▶ _Exercise brief_:
Carry over every entry exactly as it appears in the records.

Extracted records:
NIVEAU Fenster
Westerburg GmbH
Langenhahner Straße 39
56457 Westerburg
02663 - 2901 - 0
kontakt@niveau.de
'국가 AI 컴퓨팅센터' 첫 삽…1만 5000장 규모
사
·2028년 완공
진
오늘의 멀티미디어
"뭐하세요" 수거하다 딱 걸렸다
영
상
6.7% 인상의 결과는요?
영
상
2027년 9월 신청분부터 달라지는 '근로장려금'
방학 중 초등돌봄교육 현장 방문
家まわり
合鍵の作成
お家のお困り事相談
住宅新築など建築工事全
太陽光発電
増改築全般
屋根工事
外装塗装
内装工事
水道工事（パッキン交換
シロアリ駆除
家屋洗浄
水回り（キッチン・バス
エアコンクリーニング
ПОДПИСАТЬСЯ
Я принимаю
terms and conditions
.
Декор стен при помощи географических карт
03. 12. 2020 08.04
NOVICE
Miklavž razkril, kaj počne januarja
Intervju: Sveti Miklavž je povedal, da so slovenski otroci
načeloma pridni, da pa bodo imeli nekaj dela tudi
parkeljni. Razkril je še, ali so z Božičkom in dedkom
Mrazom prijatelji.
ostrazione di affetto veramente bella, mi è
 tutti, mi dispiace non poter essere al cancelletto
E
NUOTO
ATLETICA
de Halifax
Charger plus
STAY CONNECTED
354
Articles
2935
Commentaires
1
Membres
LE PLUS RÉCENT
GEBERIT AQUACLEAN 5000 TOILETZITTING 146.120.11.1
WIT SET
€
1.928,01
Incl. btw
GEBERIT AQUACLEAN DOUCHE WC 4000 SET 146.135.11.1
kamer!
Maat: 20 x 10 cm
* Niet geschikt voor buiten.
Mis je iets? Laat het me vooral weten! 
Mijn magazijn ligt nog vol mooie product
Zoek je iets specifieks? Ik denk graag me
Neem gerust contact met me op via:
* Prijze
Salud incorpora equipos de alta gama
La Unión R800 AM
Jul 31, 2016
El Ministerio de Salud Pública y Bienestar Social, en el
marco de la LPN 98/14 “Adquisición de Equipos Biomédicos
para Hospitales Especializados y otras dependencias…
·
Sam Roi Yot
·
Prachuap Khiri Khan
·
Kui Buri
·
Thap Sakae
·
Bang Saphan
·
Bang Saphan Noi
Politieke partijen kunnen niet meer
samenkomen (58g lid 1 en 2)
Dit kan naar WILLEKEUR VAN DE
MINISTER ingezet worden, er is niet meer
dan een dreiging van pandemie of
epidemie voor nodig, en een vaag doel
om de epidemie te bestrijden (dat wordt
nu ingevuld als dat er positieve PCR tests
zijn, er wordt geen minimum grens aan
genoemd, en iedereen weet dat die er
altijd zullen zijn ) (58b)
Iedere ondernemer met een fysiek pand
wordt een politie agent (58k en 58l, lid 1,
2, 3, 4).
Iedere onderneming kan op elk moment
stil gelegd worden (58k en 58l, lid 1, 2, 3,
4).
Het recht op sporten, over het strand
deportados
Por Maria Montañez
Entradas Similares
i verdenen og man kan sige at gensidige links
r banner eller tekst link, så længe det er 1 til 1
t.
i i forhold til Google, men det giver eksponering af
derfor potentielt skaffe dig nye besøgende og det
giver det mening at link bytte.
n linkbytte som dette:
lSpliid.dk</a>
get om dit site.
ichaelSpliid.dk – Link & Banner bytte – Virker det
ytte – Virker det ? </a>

▶ _Answer section_:
NIVEAU Fenster
Westerburg GmbH
Langenhahner Straße 39
56457 Westerburg
02663 - 2901 - 0
kontakt@niveau.de
'국가 AI 컴퓨팅센터' 첫 삽…1만 5000장 규모
사
·2028년 완공
진
오늘의 멀티미디어
"뭐하세요" 수거하다 딱 걸렸다
영
상
6.7% 인상의 결과는요?
영
상
2027년 9월 신청분부터 달라지는 '근로장려금'
방학 중 초등돌봄교육 현장 방문
家まわり
合鍵の作成
お家のお困り事相談
住宅新築など建築工事全
太陽光発電
増改築全般
屋根工事
外装塗装
内装工事
水道工事（パッキン交換
シロアリ駆除
家屋洗浄
水回り（キッチン・バス
エアコンクリーニング
ПОДПИСАТЬСЯ
Я принимаю
terms and conditions
.
Декор стен при помощи географических карт
03. 12. 2020 08.04
NOVICE
Miklavž razkril, kaj počne januarja
Intervju: Sveti Miklavž je povedal, da so slovenski otroci
načeloma pridni, da pa bodo imeli nekaj dela tudi
parkeljni. Razkril je še, ali so z Božičkom in dedkom
Mrazom prijatelji.
ostrazione di affetto veramente bella, mi è
 tutti, mi dispiace non poter essere al cancelletto
E
NUOTO
ATLETICA
de Halifax
Charger plus
STAY CONNECTED
354
Articles
2935
Commentaires
1
Membres
LE PLUS RÉCENT
GEBERIT AQUACLEAN 5000 TOILETZITTING 146.120.11.1
WIT SET
€
1.928,01
Incl. btw
GEBERIT AQUACLEAN DOUCHE WC 4000 SET 146.135.11.1
kamer!
Maat: 20 x 10 cm
* Niet geschikt voor buiten.
Mis je iets? Laat het me vooral weten! 
Mijn magazijn ligt nog vol mooie product
Zoek je iets specifieks? Ik denk graag me
Neem gerust contact met me op via:
* Prijze
Salud incorpora equipos de alta gama
La Unión R800 AM
Jul 31, 2016
El Ministerio de Salud Pública y Bienestar Social, en el
marco de la LPN 98/14 “Adquisición de Equipos Biomédicos
para Hospitales Especializados y otras dependencias…
·
Sam Roi Yot
·
Prachuap Khiri Khan
·
Kui Buri
·
Thap Sakae
·
Bang Saphan
·
Bang Saphan Noi
Politieke partijen kunnen niet meer
samenkomen (58g lid 1 en 2)
Dit kan naar WILLEKEUR VAN DE
MINISTER ingezet worden, er is niet meer
dan een dreiging van pandemie of
epidemie voor nodig, en een vaag doel
om de epidemie te bestrijden (dat wordt
nu ingevuld als dat er positieve PCR tests
zijn, er wordt geen minimum grens aan
genoemd, en iedereen weet dat die er
altijd zullen zijn ) (58b)
Iedere ondernemer met een fysiek pand
wordt een politie agent (58k en 58l, lid 1,
2, 3, 4).
Iedere onderneming kan op elk moment
stil gelegd worden (58k en 58l, lid 1, 2, 3,
4).
Het recht op sporten, over het strand
deportados
Por Maria Montañez
Entradas Similares
i verdenen og man kan sige at gensidige links
r banner eller tekst link, så længe det er 1 til 1
t.
i i forhold til Google, men det giver eksponering af
derfor potentielt skaffe dig nye besøgende og det
giver det mening at link bytte.
n linkbytte som dette:
lSpliid.dk</a>
get om dit site.
ichaelSpliid.dk – Link & Banner bytte – Virker det
ytte – Virker det ? </a>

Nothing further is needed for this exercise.